▶ Selected passage
%%
Here's where I start having problems. As noted earlier, to me the
only grouping we can be thinking about in the context of an
authorization manager is to say that we want to grant a set of people
the same permissions. We already have the Role concept which is the
set of permissions we're interested in, whether they are directly
assigned to the role or via the role partial ordering or
inheritance. So the simplest thing to do is to, as we identify the
people in this set, associate them with the role that represents the
set of permissions we want them to have.
Another way to say this is that I think roles and groups are the same
concept so we should only use one name for it. We certainly agree
that we want to be able to associate users and roles. Now if I
understand what you are proposing it is to have a "group" which has a
set of users associated with it (like a role) and has roles
associated with it. Except for you calling it a group, that's a role
that happens to get all its permissions from the partial ordering or
inheritance rather than through direct assignment. I don't think we
need two names for the same concept.
I recognize that there are existing systems that already have lots of
users registered in them and the users organized into "groups".
However, my understanding is that we are trying to come up with terms
we agree will be most useful for discussing an authorization manager,
so I don't think basing our terminology on someone else's
implementation decisions no matter how popular they are is
necessarily the best idea.
And another thing :-). I think there's this idea floating around to
the effect that sometimes a user may be authorized to do one kind of
job and sometimes authorized to do another kind of job, although they
are the same user. My understanding of the Profile idea in triplesec
trunk is that it was intended to support this. There are probably
other ways to describe this, but until someone has a problem with it
lets describe this as the user being in one set of roles or another
set of roles for the two kinds of jobs. AFAICT the only reason to
separate the sets of roles is if there is some kind of constraint
preventing the user from being in all the roles at once. Some people
(well the NIST guys anyway) call this kind of constraint "separation
of duty". They suggest modeling them by saying, a user has
associations with a set of roles, which are all the roles they could
possibly be in. In addition, there's a user Session, which is the
set of roles they happen to be in right now. Now you can have static
separation of duty constraints which say a user can't be associated
with all of some set of roles (in the more static, user-role
association) or dynamic separation of duty constraints which say that
a session can't have all of some set of roles in it at once.
Now its kind of a small point, but when I think of users being in
groups, it seems to me that they are always in those groups, so when
I start wondering where to put some kind of SOD constraint in it gets
pretty hard to see where to put it.... are user-group assignments
temporary? Are group-role assignments temporary? Are role-permission
assignments temporary? None of these quite seem to feel right to
me. When I think of the role-permission association being fixed then
putting the roles the user is currently in into a session feels like
a very simple and natural solution to me.
%%
▶ Directive A
Gather every line of the listing that contains the string "widest", matching case exactly.

▶ Records provided
%%
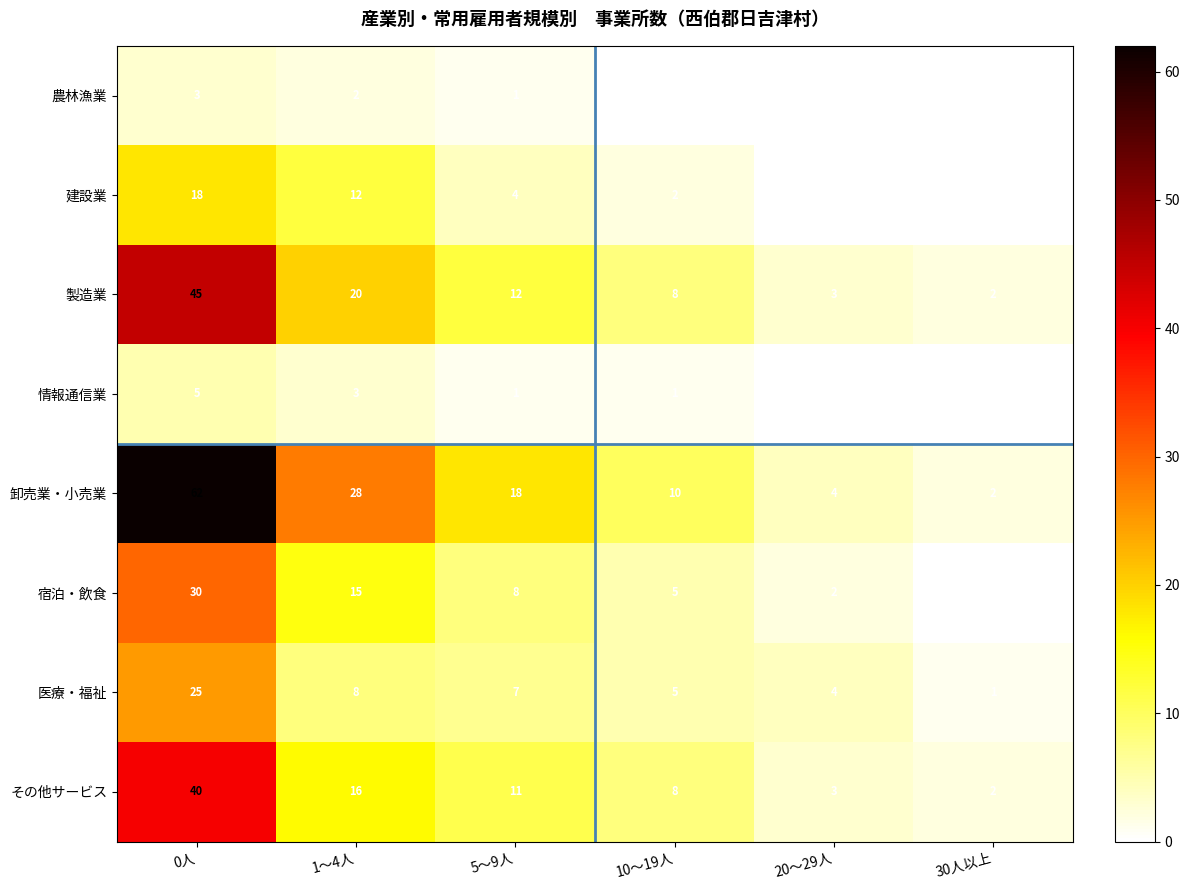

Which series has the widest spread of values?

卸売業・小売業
%%
%%
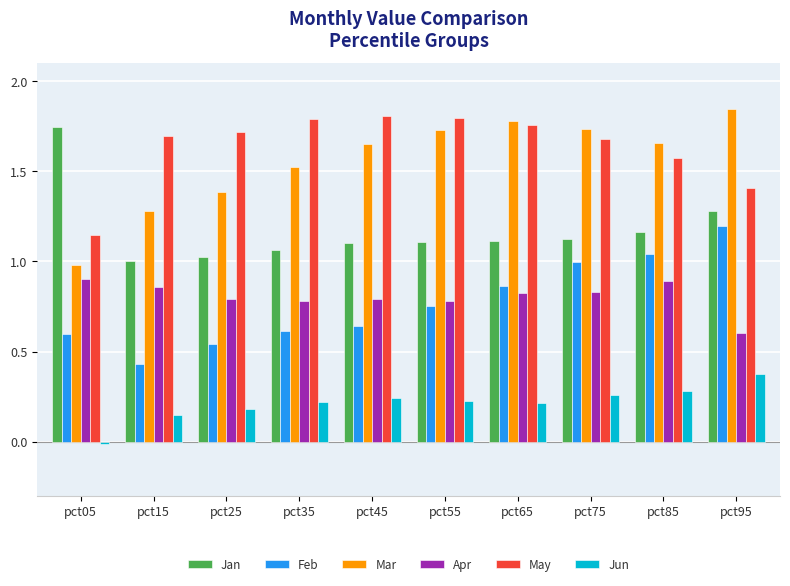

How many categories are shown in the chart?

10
%%
%%
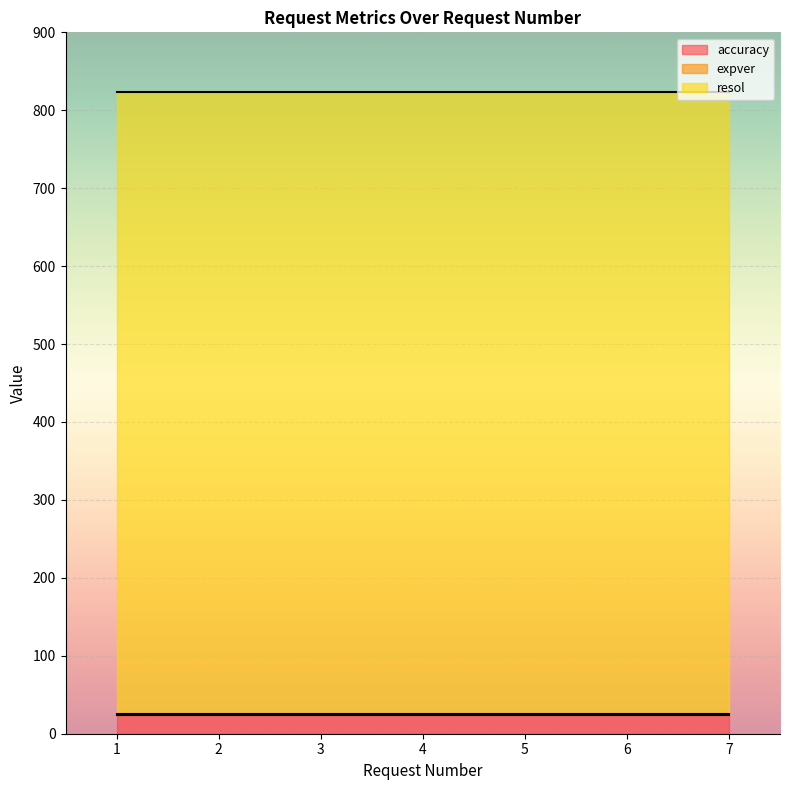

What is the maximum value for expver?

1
%%
▶ Directive B
In the passage on roles and groups, what is a user Session?

▶ Answer area A
Which series has the widest spread of values?

▶ Answer area B
A user Session is the set of roles the user happens to be in right now.